Lines from the one containing "Ηράκλειας. Στη φωτογραφία διακρίνονται οι" through the last line of the data are to be repeated word for word, both ends included.

[[ DATA UNDER STUDY open ]]

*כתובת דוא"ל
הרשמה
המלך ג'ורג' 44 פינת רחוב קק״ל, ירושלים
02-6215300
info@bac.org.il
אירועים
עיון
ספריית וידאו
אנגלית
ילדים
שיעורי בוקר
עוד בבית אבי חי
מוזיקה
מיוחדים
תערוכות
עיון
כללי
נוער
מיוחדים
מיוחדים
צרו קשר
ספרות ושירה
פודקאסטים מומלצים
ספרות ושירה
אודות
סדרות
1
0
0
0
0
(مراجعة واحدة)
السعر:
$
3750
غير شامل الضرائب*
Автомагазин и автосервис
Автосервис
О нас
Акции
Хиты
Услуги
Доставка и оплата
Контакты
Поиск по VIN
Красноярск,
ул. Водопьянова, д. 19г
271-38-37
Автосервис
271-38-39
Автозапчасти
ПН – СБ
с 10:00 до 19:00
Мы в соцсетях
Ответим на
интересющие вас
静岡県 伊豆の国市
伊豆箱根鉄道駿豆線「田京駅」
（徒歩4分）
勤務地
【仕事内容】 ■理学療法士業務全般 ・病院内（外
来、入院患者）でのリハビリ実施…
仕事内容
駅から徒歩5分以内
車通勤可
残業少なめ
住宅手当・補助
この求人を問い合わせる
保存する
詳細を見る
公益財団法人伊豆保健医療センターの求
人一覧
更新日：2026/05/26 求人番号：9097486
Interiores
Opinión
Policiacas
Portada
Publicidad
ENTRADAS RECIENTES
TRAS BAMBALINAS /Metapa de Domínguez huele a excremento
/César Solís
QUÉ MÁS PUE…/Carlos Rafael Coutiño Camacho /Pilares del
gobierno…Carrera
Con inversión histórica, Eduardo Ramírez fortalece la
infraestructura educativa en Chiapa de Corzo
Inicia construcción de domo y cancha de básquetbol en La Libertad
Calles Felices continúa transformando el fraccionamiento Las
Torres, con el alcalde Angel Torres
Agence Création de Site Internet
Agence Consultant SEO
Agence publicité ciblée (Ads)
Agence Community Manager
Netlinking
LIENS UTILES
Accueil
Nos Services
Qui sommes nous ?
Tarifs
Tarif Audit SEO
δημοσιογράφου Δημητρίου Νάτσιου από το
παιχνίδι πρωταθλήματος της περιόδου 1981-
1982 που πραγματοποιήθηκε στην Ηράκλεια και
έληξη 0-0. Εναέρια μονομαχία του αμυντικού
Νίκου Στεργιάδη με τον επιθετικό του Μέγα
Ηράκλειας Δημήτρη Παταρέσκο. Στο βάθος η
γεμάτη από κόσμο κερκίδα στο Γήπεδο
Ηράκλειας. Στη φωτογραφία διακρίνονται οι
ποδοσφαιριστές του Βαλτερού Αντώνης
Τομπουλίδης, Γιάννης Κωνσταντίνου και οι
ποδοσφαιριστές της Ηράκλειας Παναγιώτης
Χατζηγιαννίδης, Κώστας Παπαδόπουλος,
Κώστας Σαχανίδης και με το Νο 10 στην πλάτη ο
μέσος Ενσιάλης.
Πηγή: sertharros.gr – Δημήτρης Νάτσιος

[[ DATA UNDER STUDY closed ]]

> **RESULT OF THE TASK**
Ηράκλειας. Στη φωτογραφία διακρίνονται οι
ποδοσφαιριστές του Βαλτερού Αντώνης
Τομπουλίδης, Γιάννης Κωνσταντίνου και οι
ποδοσφαιριστές της Ηράκλειας Παναγιώτης
Χατζηγιαννίδης, Κώστας Παπαδόπουλος,
Κώστας Σαχανίδης και με το Νο 10 στην πλάτη ο
μέσος Ενσιάλης.
Πηγή: sertharros.gr – Δημήτρης Νάτσιος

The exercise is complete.